[Saved data entries]
***

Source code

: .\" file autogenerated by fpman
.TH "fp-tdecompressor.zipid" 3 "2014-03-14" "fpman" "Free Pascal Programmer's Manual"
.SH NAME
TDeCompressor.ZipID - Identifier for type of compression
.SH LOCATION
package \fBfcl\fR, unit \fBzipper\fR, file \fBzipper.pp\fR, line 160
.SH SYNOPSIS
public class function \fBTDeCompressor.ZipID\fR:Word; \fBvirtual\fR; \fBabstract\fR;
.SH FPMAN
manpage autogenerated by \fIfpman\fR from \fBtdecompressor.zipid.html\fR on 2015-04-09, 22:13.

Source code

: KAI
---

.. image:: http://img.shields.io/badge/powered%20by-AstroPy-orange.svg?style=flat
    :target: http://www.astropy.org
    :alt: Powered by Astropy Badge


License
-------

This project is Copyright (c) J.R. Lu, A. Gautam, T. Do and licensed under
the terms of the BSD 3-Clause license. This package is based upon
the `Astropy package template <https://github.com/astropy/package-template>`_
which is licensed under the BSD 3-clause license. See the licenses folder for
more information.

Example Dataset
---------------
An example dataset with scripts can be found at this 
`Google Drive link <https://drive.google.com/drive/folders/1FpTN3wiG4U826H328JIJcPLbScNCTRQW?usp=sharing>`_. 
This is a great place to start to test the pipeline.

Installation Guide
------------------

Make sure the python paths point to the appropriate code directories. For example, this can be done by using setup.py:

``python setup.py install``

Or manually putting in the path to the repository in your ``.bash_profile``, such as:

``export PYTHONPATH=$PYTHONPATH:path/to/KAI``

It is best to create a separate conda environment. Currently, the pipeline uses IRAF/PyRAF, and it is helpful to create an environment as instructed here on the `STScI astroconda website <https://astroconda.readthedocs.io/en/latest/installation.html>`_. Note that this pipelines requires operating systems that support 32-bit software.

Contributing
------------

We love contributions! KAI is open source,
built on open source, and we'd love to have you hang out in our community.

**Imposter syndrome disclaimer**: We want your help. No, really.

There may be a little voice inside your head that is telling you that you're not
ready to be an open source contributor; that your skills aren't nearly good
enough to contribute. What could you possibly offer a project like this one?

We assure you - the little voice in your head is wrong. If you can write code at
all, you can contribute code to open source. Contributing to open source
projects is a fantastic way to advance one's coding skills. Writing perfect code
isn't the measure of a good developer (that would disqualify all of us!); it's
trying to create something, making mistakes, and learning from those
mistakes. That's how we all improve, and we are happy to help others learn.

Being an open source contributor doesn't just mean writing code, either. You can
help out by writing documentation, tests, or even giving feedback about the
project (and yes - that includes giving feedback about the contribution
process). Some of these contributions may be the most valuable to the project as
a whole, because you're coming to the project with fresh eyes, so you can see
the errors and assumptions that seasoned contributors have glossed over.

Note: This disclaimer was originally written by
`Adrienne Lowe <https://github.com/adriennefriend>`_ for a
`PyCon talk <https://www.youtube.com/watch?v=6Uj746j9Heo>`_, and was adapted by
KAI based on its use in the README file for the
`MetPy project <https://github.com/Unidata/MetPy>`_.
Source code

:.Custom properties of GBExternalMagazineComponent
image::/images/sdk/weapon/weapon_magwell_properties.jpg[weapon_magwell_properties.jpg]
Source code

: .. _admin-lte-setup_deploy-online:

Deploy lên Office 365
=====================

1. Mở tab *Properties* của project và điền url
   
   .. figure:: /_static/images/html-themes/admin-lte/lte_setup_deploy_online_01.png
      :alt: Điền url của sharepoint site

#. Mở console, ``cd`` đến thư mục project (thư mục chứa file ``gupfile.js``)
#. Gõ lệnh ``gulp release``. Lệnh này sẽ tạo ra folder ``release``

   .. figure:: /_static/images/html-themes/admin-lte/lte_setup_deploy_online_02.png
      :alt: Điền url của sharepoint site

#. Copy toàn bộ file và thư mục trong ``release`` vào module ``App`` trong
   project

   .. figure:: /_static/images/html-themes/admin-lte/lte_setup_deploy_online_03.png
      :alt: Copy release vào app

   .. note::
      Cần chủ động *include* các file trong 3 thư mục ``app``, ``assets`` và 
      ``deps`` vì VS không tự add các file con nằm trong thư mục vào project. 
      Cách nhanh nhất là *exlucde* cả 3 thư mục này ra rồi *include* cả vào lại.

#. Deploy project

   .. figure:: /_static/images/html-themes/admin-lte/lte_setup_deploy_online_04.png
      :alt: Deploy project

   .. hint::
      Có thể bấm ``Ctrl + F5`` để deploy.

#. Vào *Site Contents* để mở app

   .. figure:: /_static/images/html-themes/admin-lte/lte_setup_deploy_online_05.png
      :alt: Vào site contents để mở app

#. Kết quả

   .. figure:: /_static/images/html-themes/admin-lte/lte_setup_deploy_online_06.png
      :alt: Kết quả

***

= WORK INSTRUCTION =
Some lines of the records above contain the word "package". How many are there? Reply with the number alone.

= ANSWER =
3